BEGIN Quoted passage

In yet another of its ‘exclusives’ which can have wide-reaching implications, tabloid Correio da Manhã today runs with a story about the secretary of state for health management ostensibly ‘favouring the hospital of a friend’.
The secretary of state in question – Francisco Rocha Gonçalves – has not denied his friendship with the director of surgery at Porto’s Santo António Hospital, Eurico Castro Alves, but he insists that he acted in “total impartiality and independence”.
These are CM’s words: “The secretary of state for health management who opened the door to the creation of the Cardiac Surgery department at the Local Health Unit of Santo António, in Porto, has a profound and long-standing friendship with Eurico Castro Alves. The pair holidayed together, last summer, in the Algarve.”
According to the paper, due to Gonçalves’ “close personal friendship and relationship with the director of surgery at Santo António” – and as stipulated in “article 73, (1)(d) of the Code of Administrative Procedure – he “should have requested to be excused from participating in the procedure for the creation of this surgical unit”.
Gonçalves disagrees: “In the performance of my duties, I act with complete impartiality and independence, as required by law, ensuring that the ultimate aim of every action I take is the exclusive pursuit of the public interest,” he told CM.
When asked whether he had spent holidays with Castro Alves in the Algarve last summer – “and if those holidays were in Vilamoura, where the director of surgery has a house, the secretary of state did not answer,” the paper adds.
“According to article 73, (1)(d) of the Code of Administrative Procedure, if there is great intimacy between the holder of public office and the person with a direct interest in a procedure or act, the holder of public office should request to be excused from participating in the procedure,” says CM – pointing out that “the position of Rocha Gonçalves contrasts with the ethical criteria set by the prime minister in parliament on February, 2025 (as a result of the Spinumviva case, revealed by CM) when he assumed his friendship with the owners of Solverde (casinos and hotels group).”

END Quoted passage

To do
[1] Name every geographic place, such as a city or region, mentioned in the article on the secretary of state for health management.
[2] Answer these questions from the article on the secretary of state for health management.
(a) What position does Eurico Castro Alves hold?
(b) Which legal provision does the paper cite as requiring the secretary of state to request to be excused?
(c) According to the article, the prime minister acknowledged a friendship with the owners of which group?
[3] Write the next part of the article on the secretary of state for health management, starting after its final sentence.
The items that follow have no connection to the article.

BEGIN Supplied material

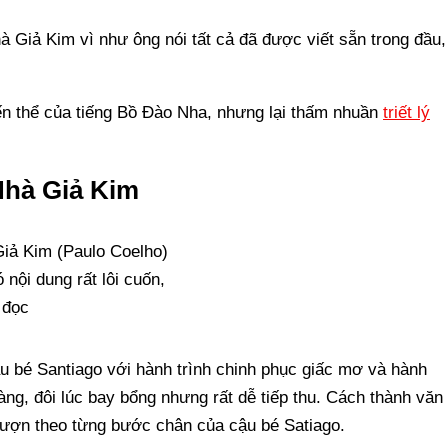
à Giả Kim vì như ông nói tất cả đã được viết sẵn trong đầu,
iến thể của tiếng Bồ Đào Nha, nhưng lại thấm nhuần
triết lý
Nhà Giả Kim
nội dung rất lôi cuốn,
 đọc
u bé Santiago với hành trình chinh phục giấc mơ và hành
ng, đôi lúc bay bổng nhưng rất dễ tiếp thu. Cách thành văn
 lượn theo từng bước chân của cậu bé Satiago.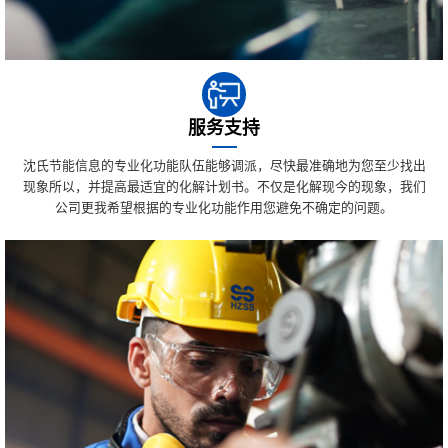
服务支持
沈氏节能信息的专业化功能队伍能够调派，尽快最准确地为您至少找出
现象所以，并提高最适宜的化解计划书。不仅是化解现今的现象，我们
公司更我希望根据的专业化功能作用您避免不确定的问题。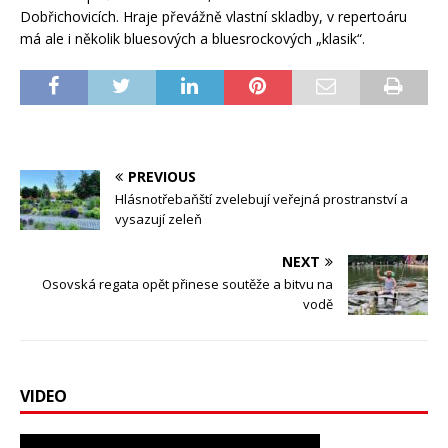
Dobřichovicích. Hraje převážně vlastní skladby, v repertoáru
má ale i několik bluesových a bluesrockových „klasik“.
PREVIOUS
Hlásnotřebaňští zvelebují veřejná prostranství a
vysazují zeleň
NEXT
Osovská regata opět přinese soutěže a bitvu na
vodě
VIDEO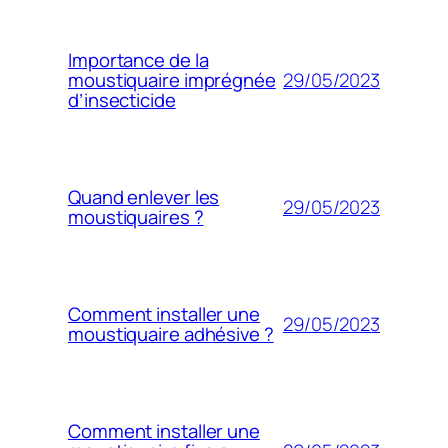
Importance de la
29/05/2023
moustiquaire imprégnée
d’insecticide
Quand enlever les
29/05/2023
moustiquaires ?
Comment installer une
29/05/2023
moustiquaire adhésive ?
Comment installer une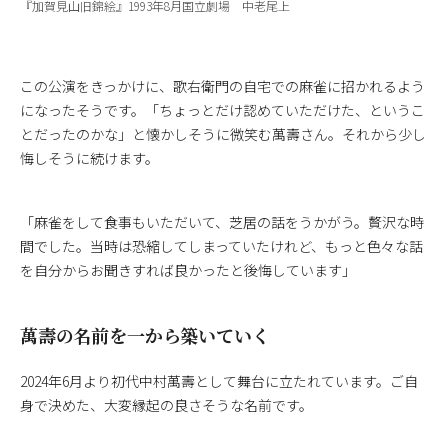
『加賀見山旧錦絵』1993年8月国立劇場 中老尾上
この公演をきっかけに、歌右衛門の自宅での麻雀に招かれるよう
になったそうです。「ちょっとだけ認めていただけた、というこ
とだったのかな」と懐かしそうに微笑む萬壽さん。それから少し
悔しそうに続けます。
「麻雀をして食事もいただいて、芝居の話をうかがう。贅沢な時
間でした。当時は恐縮してしまっていたけれど、もっと色々な話
を自分からお聞きすれば良かったと後悔しています」
萬壽の名前を一から築いていく
2024年6月より初代中村萬壽として舞台に立たれています。ご自
身で決めた、大変縁起の良さそうな名前です。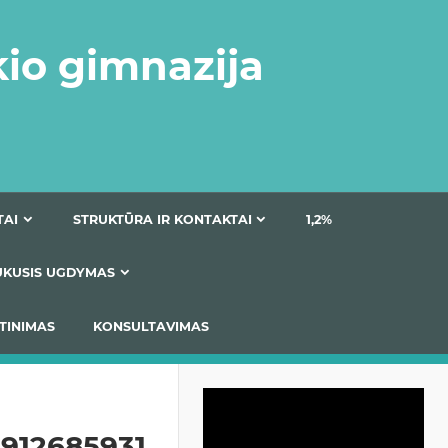
kio gimnazija
DOKUMENTAI
STRUKTŪRA IR KONTAKTAI
1
AS
ĮTRAUKUSIS UGDYMAS
IMAS / ĮSIVERTINIMAS
KONSULTAVIMAS
Video
grotuvas
912685931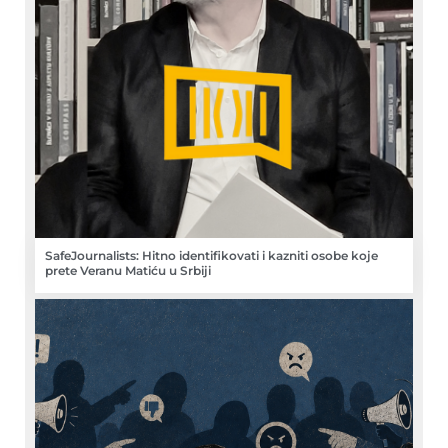
SafeJournalists: Hitno identifikovati i kazniti osobe koje
prete Veranu Matiću u Srbiji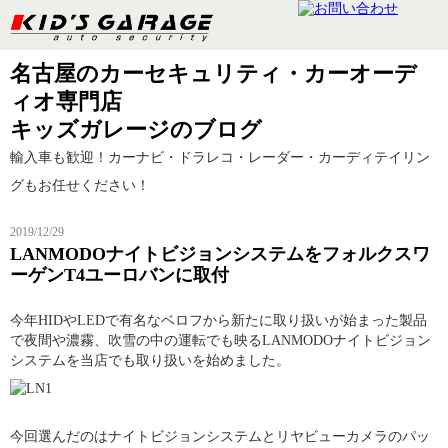
名古屋のカーセキュリティ・カーオーデ
ィオ専門店
キッズガレージのブログ
輸入車も歓迎！カーナビ・ドラレコ・レーダー・カーディテイリン
グもお任せください！
2019/12/29
LANMODOナイトビジョンシステムをフォルクスワ
ーゲンT4ユーロバンに取付
今年HIDやLEDで有名なベロフから新たに取り扱いが始まった製品
で夜間や濃霧、吹雪の中の運転でも映るLANMODOナイトビジョン
システムを当店でも取り扱いを始めました。
今回選んだのはナイトビジョンシステムとリヤビューカメラのパッ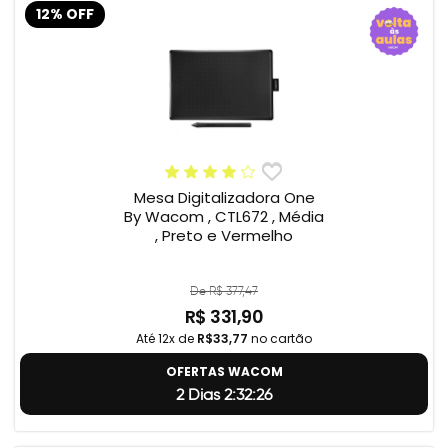
12% OFF
Mesa Digitalizadora One
By Wacom , CTL672 , Média
, Preto e Vermelho
De R$ 377,47
R$ 331,90
Até 12x de
R$33,77
no cartão
OFERTAS WACOM
2 Dias 2:32:25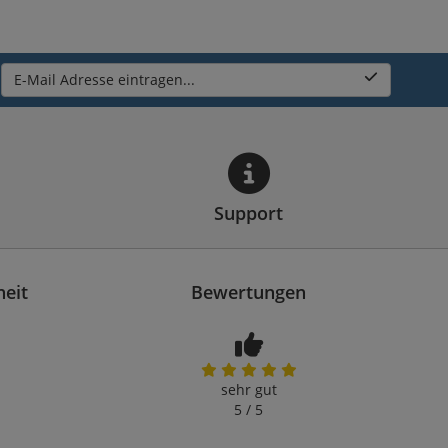
E-Mail Adresse eintragen...
Support
heit
Bewertungen
sehr gut
5 / 5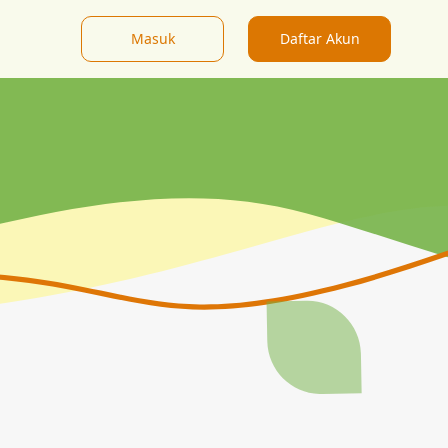
Masuk
Daftar Akun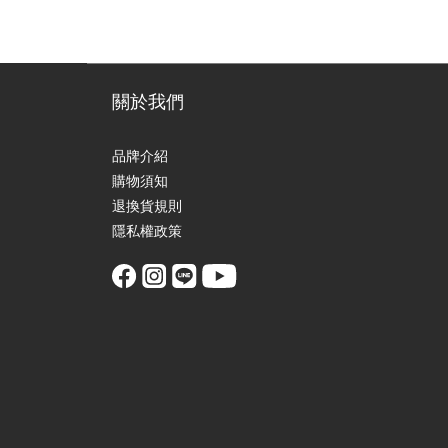
關於我們
品牌介紹
購物須知
退換貨規則
隱私權政策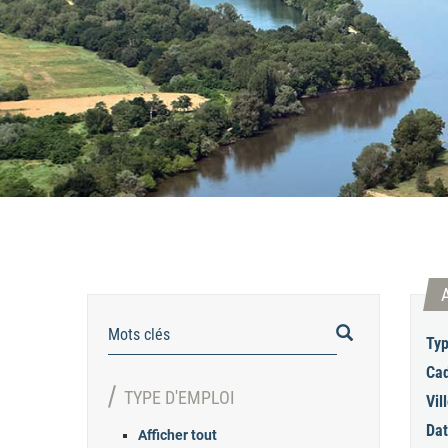
RECHERCHER
Typ
Cad
TYPE D'EMPLOI
Vill
Dat
Afficher tout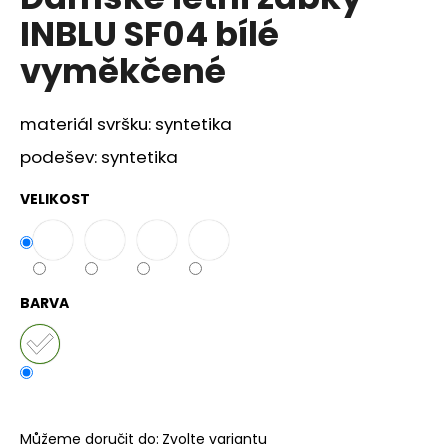
je
a
INBLU SF04 bílé
0,0
z
j
vyměkčené
5
í
hvězdiček.
t
materiál svršku: syntetika
?
podešev: syntetika
VELIKOST
HLEDAT
BARVA
D
o
p
o
r
u
Můžeme doručit do:
Zvolte variantu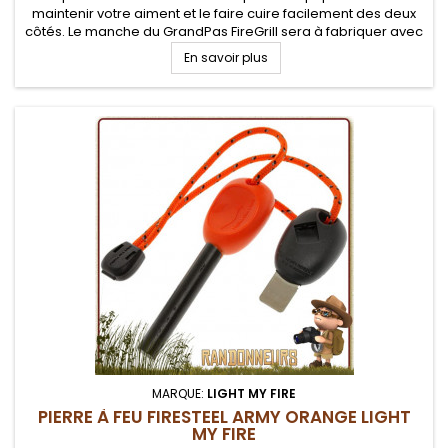
maintenir votre aiment et le faire cuire facilement des deux
côtés. Le manche du GrandPas FireGrill sera à fabriquer avec
une branche d'arbre taillée par vos soins.
En savoir plus
MARQUE:
LIGHT MY FIRE
PIERRE À FEU FIRESTEEL ARMY ORANGE LIGHT
MY FIRE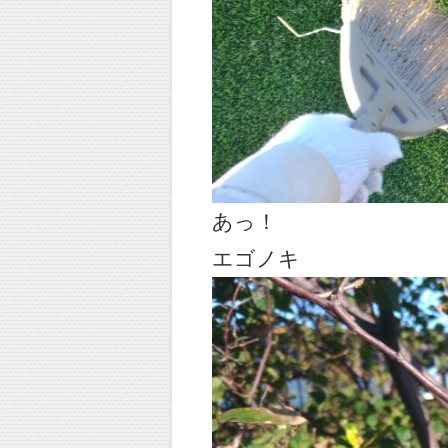
あっ！
エゴノキ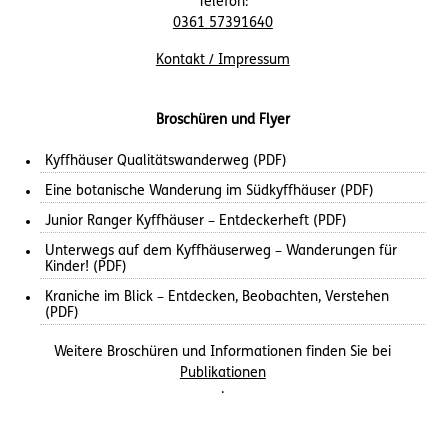
Telefon:
0361 57391640
Kontakt / Impressum
Broschüren und Flyer
Kyffhäuser Qualitätswanderweg (PDF)
Eine botanische Wanderung im Südkyffhäuser (PDF)
Junior Ranger Kyffhäuser – Entdeckerheft (PDF)
Unterwegs auf dem Kyffhäuserweg – Wanderungen für
Kinder! (PDF)
Kraniche im Blick – Entdecken, Beobachten, Verstehen
(PDF)
Weitere Broschüren und Informationen finden Sie bei
Publikationen
.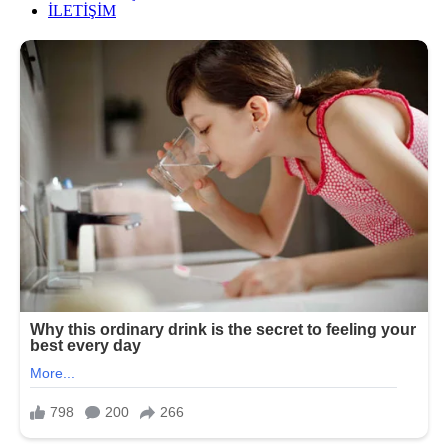
İLETİŞİM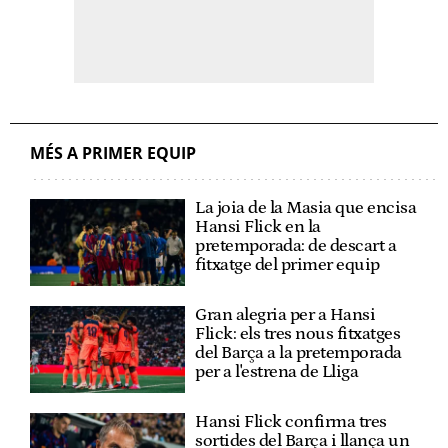
MÉS A PRIMER EQUIP
La joia de la Masia que encisa
Hansi Flick en la
pretemporada: de descart a
fitxatge del primer equip
Gran alegria per a Hansi
Flick: els tres nous fitxatges
del Barça a la pretemporada
per a l'estrena de Lliga
Hansi Flick confirma tres
sortides del Barça i llança un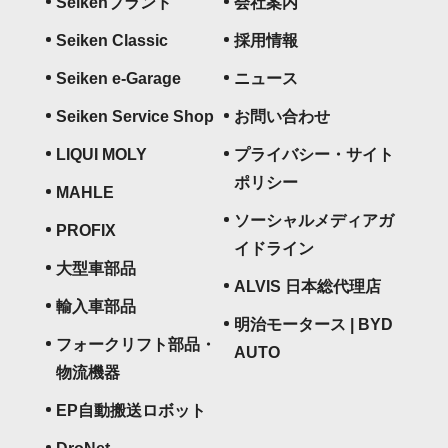
Seikenブランド
会社案内
Seiken Classic
採用情報
Seiken e-Garage
ニュース
Seiken Service Shop
お問い合わせ
LIQUI MOLY
プライバシー・サイト
ポリシー
MAHLE
ソーシャルメディアガ
PROFIX
イドライン
大型車部品
ALVIS 日本総代理店
輸入車部品
明治モータース | BYD
フォークリフト部品・
AUTO
物流機器
EP自動搬送ロボット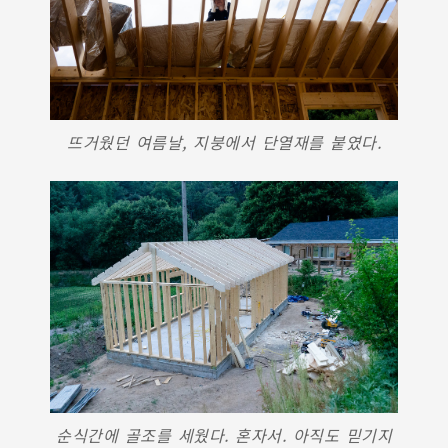
뜨거웠던 여름날, 지붕에서 단열재를 붙였다.
순식간에 골조를 세웠다. 혼자서. 아직도 믿기지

END Supplied material

Responses by item number
[1] Porto, the Algarve, Vilamoura

[2]
(a) He is director of surgery at Porto's Santo António Hospital.
(b) Article 73, (1)(d) of the Code of Administrative Procedure.
(c) Solverde, a casinos and hotels group.

[3]
At the time, the prime minister said: “It is public: I am a personal friend of the shareholders of this company. Therefore I will always be prohibited – and I apply these restrictions on myself – from participating in any decision that directly affects this business.”
Eurico Castro Alves, meantime, was the coordinator of the Emergency Plan for the Transformation of the Health Service, presented by Luís Montenegro’s first government, writes CM – and has been referred to as a “shadow minister of health”, due to the influence he has over this ministry.
As for the ministry, it is “hiding” the technical appraisal used by both Rocha Gonçalves and the other health secretary, Ana Povo, to push forwards with the creation of the unit of cardiac surgery, claims the paper.
Both the health ministry and the general directorate of health have failed to answer CM’s questions on this technical appraisal.
This is clearly a(nother) situation that opposition parties could latch onto.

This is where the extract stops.